- Interactive map of Zoravor Surp Astvatsatsin Church

= Zoravor Surp Astvatsatsin Church (Jabrayil) =

Armenian Apostolic church in Jebrayil, Azerbaijan

Zoravor Surp Astvatsatsin Church (Մեխակավանի Զորավոր Սուրբ Աստվածածին եկեղեցի) or Holy Mother of God Church, was an Armenian Apostolic church built in 2017 in the settlement of Jebrayil in the Hadrut Province, Azerbaijan. The church was completely destroyed by Azerbaijan in 2021. The church was located on a hill adjacent to the Jebrayil military unit.

== History ==
The church was built through the efforts of the regimental chaplain, Deacon Sargis Abyan, and funded by benefactor Grigor Movsisyan. It was consecrated on October 1, 2017, by Bishop Vrtanes Abrahamyan, the spiritual leader of the RA Armed Forces.

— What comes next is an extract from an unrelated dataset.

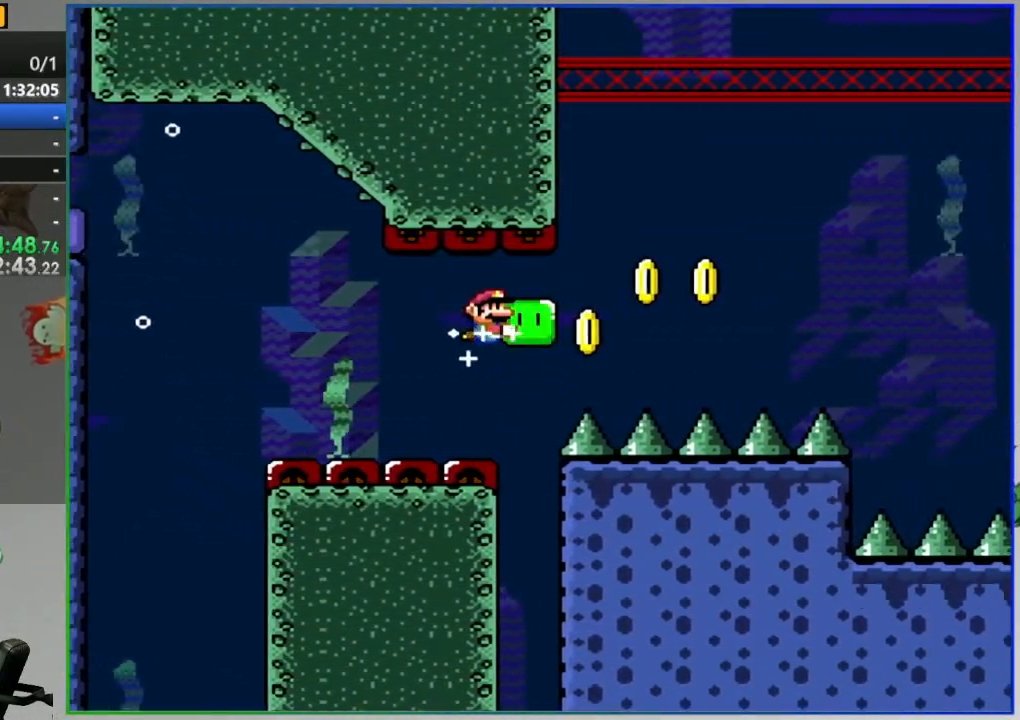
Gameplay with a controller (Nintendo layout); each line is a JSON object with the inputs held at the frame after it (dt_ms = milliseconds from this image to that frame). "events" lists button and stick changes between this image and that frame as [ms after this image, input, new state], when the widget could be followed in between. Not read: DPAD_LEFT L3 R3 START.
{"dt_ms": 500, "buttons": ["Y", "DPAD_RIGHT"], "events": []}
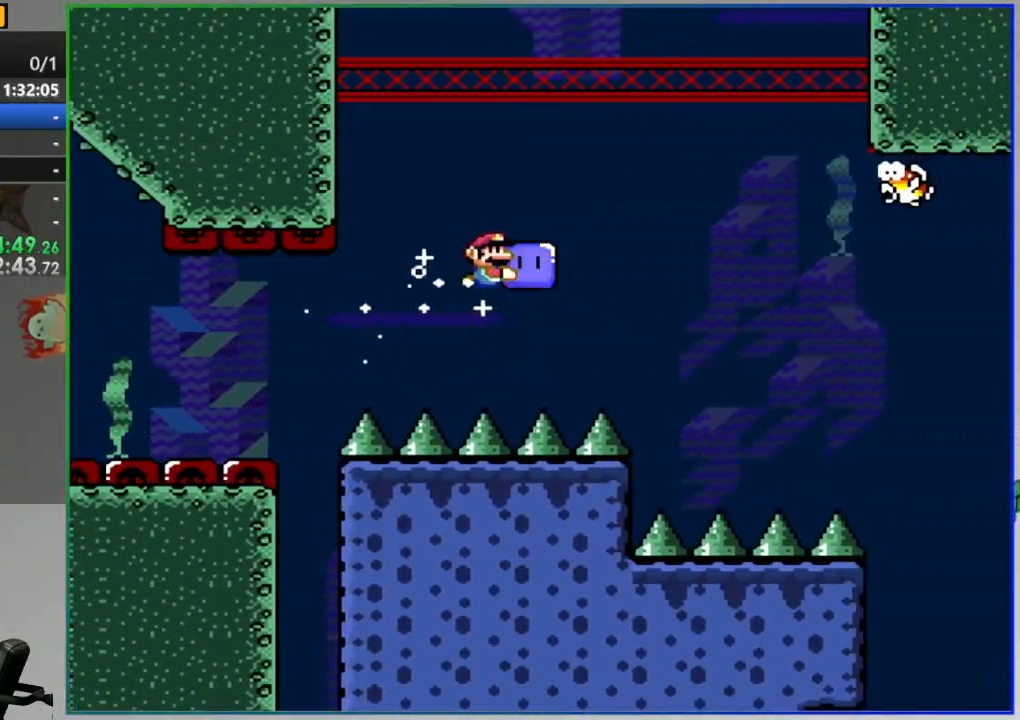
{"dt_ms": 1000, "buttons": ["Y"]}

During the 2020 Nagorno-Karabakh war, Azerbaijan captured Jebrayil. Subsequently, videos were released showing Azerbaijani soldiers desecrating the Zoravor Surp Astvatsatsin Church. In these videos, the church remained standing, but Azerbaijani soldiers were filmed breaking the cross from the roof.

In March 2021, a report published by the BBC revealed that the church had been razed to the ground. In the footage, Azerbaijani representatives claimed that Armenians had destroyed it before leaving; however, existing video evidence proves otherwise. BBC journalist Jonah Fisher documented that the church could not have been destroyed during the war, as videos clearly show the building intact when Azerbaijani forces first arrived at the site.